Growth also accelerated, with real GDP in the first half of the year growing at twice the pace of the previous year. This momentum was led by a surge in industrial activity, followed by gains in the services and agriculture sectors. While this growth sparked a volume-driven increase in imports, the deficit was largely offset by a steady rise in workers’ remittances, which remain the bedrock of Pakistan’s external financing.
The Middle East ‘X-Factor’
Despite the positive data from the first six months, the SBP is sounding the alarm on the “multifaceted macroeconomic risks” stemming from regional warfare. The central bank noted that economic activity maintained its momentum through February, but the impact of the conflict began to weigh on output in the final month of the reporting period.
The primary concern is a potential surge in international oil prices. Because Pakistan is highly sensitive to energy costs, a price spike would likely push NCPI inflation above the medium-term target range of 5% to 7% for much of FY27. Beyond inflation, the SBP is monitoring potential disruptions to external trade and the stability of remittance flows, both of which are vital for maintaining the current account deficit at a manageable level.
| Economic Indicator | H1-FY26 Performance / Projection | Revised Outlook / Trend |
|---|---|---|
| Real GDP Growth | Twice the pace of H1-FY25 | Trending toward 3.75% (Lower Bound) |
| NCPI Inflation | 5.2% (Average) | Risk of exceeding 7% in FY27 |
| Fiscal Balance | Surplus (First since FY02) | Maintaining consolidation measures |
| Current Account Deficit | Moderate levels | Trending toward 0-1% of GDP |
Structural Fragility and the Climate Burden
While the headline numbers are improving, the SBP warns that these gains are fragile without “deep-rooted economic reforms.” The report argues that Pakistan cannot transition to a sustainable high-growth path while grappling with chronic structural inefficiencies, such as a persistently low tax-to-GDP ratio, weak export competitiveness, and subdued foreign direct investment.

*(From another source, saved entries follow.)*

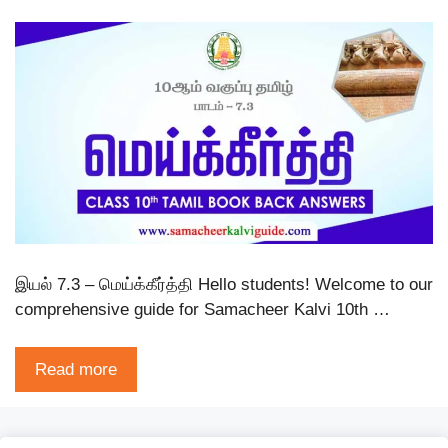
இயல் 7.3 – மெய்க்கீர்த்தி Hello students! Welcome to our
comprehensive guide for Samacheer Kalvi 10th …
Read more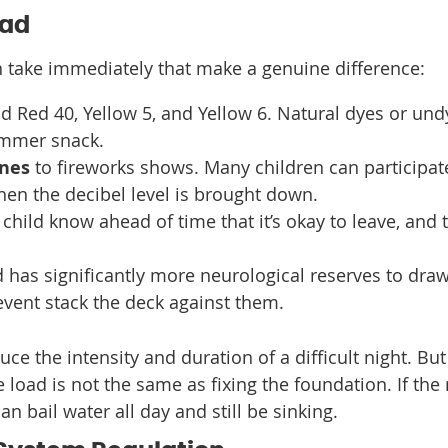
oad
an take immediately that make a genuine difference:
d Red 40, Yellow 5, and Yellow 6. Natural dyes or un
ummer snack.
ones
to fireworks shows. Many children can participat
en the decibel level is brought down.
child know ahead of time that it’s okay to leave, and 
d has significantly more neurological reserves to dra
event stack the deck against them.
e the intensity and duration of a difficult night. But 
load is not the same as fixing the foundation. If the
an bail water all day and still be sinking.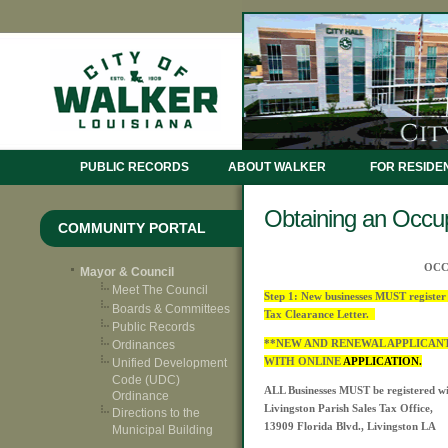
PUBLIC RECORDS
ABOUT WALKER
FOR RESIDE
Obtaining an Occup
COMMUNITY PORTAL
OCC
Mayor & Council
Meet The Council
Step 1: New businesses MUST register 
Boards & Committees
Tax Clearance Letter.
Public Records
**NEW AND RENEWAL APPLICAN
Ordinances
WITH ONLINE
APPLICATION.
Unified Development
Code (UDC)
ALL Businesses MUST be registered wi
Ordinance
Livingston Parish Sales Tax Office,
Directions to the
13909 Florida Blvd., Livingston LA
Municipal Building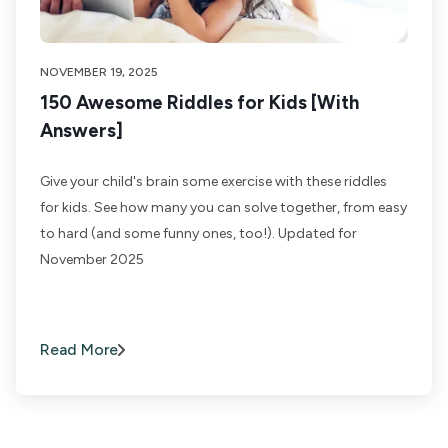
NOVEMBER 19, 2025
150 Awesome Riddles for Kids [With
Answers]
Give your child's brain some exercise with these riddles
for kids. See how many you can solve together, from easy
to hard (and some funny ones, too!). Updated for
November 2025
Read More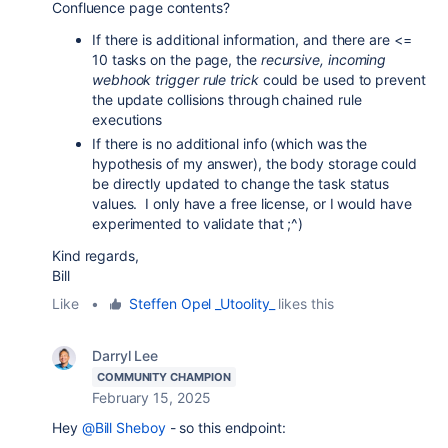
Confluence page contents?
If there is additional information, and there are <=
10 tasks on the page, the
recursive, incoming
webhook trigger rule trick
could be used to prevent
the update collisions through chained rule
executions
If there is no additional info (which was the
hypothesis of my answer), the body storage could
be directly updated to change the task status
values. I only have a free license, or I would have
experimented to validate that ;^)
Kind regards,
Bill
Like
•
Steffen Opel _Utoolity_
likes this
Darryl Lee
COMMUNITY CHAMPION
February 15, 2025
Hey
@Bill Sheboy
- so this endpoint: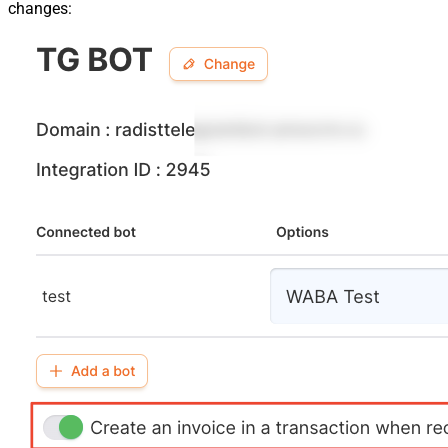
changes: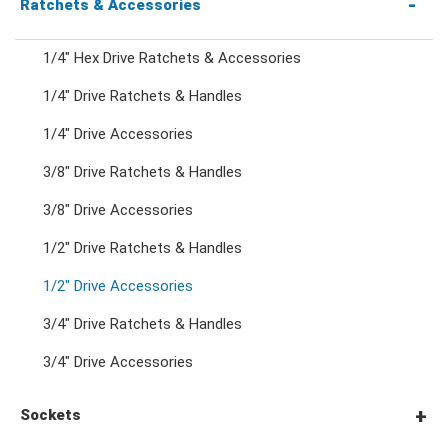
Combination Wrenches
Ratchets & Accessories
1/4" Hex Drive Ratchets & Accessories
Combination Ratchet Wrenches
1/4" Drive Ratchets & Handles
1/4" Drive Accessories
Double Ring Wrenches
3/8" Drive Ratchets & Handles
Double Ring Ratchet Wrenches
3/8" Drive Accessories
1/2" Drive Ratchets & Handles
Double Open End Wrenches
1/2" Drive Accessories
3/4" Drive Ratchets & Handles
Flare Nut Wrenches
3/4" Drive Accessories
Crowfoot Wrenches
Sockets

Adding to this fragility is the looming threat of climate change. The SBP dedicated a specific chapter to the crisis, noting that while Pakistan contributes very little to global greenhouse gas emissions, it remains the 15th-most affected country by climate events. The report highlights a dangerous gap between the country’s high vulnerability and its low level of preparedness.

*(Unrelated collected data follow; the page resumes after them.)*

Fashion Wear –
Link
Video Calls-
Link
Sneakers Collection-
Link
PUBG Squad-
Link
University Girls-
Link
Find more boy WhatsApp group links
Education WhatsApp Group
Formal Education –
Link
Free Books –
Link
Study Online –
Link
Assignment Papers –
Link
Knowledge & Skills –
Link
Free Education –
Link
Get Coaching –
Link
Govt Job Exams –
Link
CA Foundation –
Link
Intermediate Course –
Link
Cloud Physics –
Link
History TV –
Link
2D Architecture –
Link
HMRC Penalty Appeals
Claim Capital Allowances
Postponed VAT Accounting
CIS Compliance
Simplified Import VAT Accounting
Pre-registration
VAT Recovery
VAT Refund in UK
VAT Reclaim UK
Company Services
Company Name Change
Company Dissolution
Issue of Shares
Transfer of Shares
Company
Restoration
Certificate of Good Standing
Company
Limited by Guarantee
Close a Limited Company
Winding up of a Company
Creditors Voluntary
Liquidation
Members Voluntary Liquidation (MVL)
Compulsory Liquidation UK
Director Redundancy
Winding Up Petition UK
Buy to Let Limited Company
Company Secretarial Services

The central bank pointed out that Pakistan’s GDP remains “carbon-intensive,” reflecting structural inefficiencies in how the country grows. To mitigate this, the SBP called for substantial investments in climate adaptation—funding that currently remains largely unmet due to a lack of international climate inflows and domestic financing challenges.
The Path Forward
Despite the risks, the prevailing mood among Pakistan’s financial leadership remains one of cautious optimism. SBP Governor Jameel Ahmad previously noted that the economy is better positioned to handle current shocks than it was during previous regional crises, thanks to improved external buffers and the stability provided by the IMF framework.

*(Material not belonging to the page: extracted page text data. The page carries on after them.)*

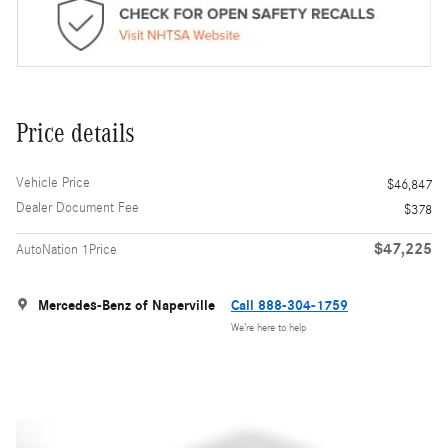
Price details
Vehicle Price
$46,847
Dealer Document Fee
$378
$47,225
AutoNation 1Price
Mercedes-Benz of Naperville
Call 888-304-1759
We’re here to help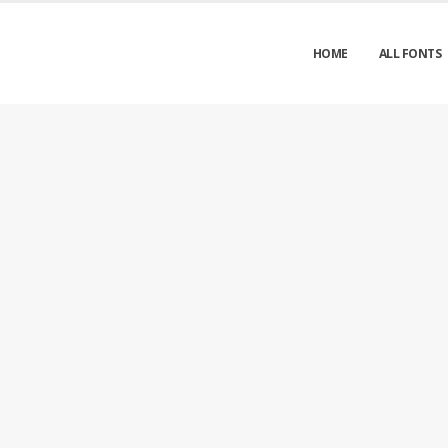
HOME
ALL FONTS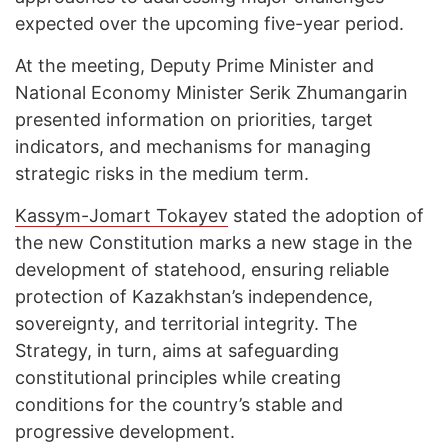
expected over the upcoming five-year period.
At the meeting, Deputy Prime Minister and
National Economy Minister Serik Zhumangarin
presented information on priorities, target
indicators, and mechanisms for managing
strategic risks in the medium term.
Kassym-Jomart Tokayev
stated the adoption of
the new Constitution marks a new stage in the
development of statehood, ensuring reliable
protection of Kazakhstan’s independence,
sovereignty, and territorial integrity. The
Strategy, in turn, aims at safeguarding
constitutional principles while creating
conditions for the country’s stable and
progressive development.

The immediate focus now shifts to whether the fiscal surplus can be maintained and if inflation can be kept in check despite the volatility in the Middle East. The market will be looking closely at the next quarterly update on high-frequency indicators—specifically the Purchasing Managers’ Index (PMI) and construction data—to see if the “war weight” on output accelerates or stabilizes.
Disclaimer: This article is for informational purposes only and does not constitute financial, investment, or legal advice.
The next critical checkpoint for the economy will be the full-year fiscal review and the subsequent IMF program assessment, which will determine if the current stability can be sustained through the end of FY26.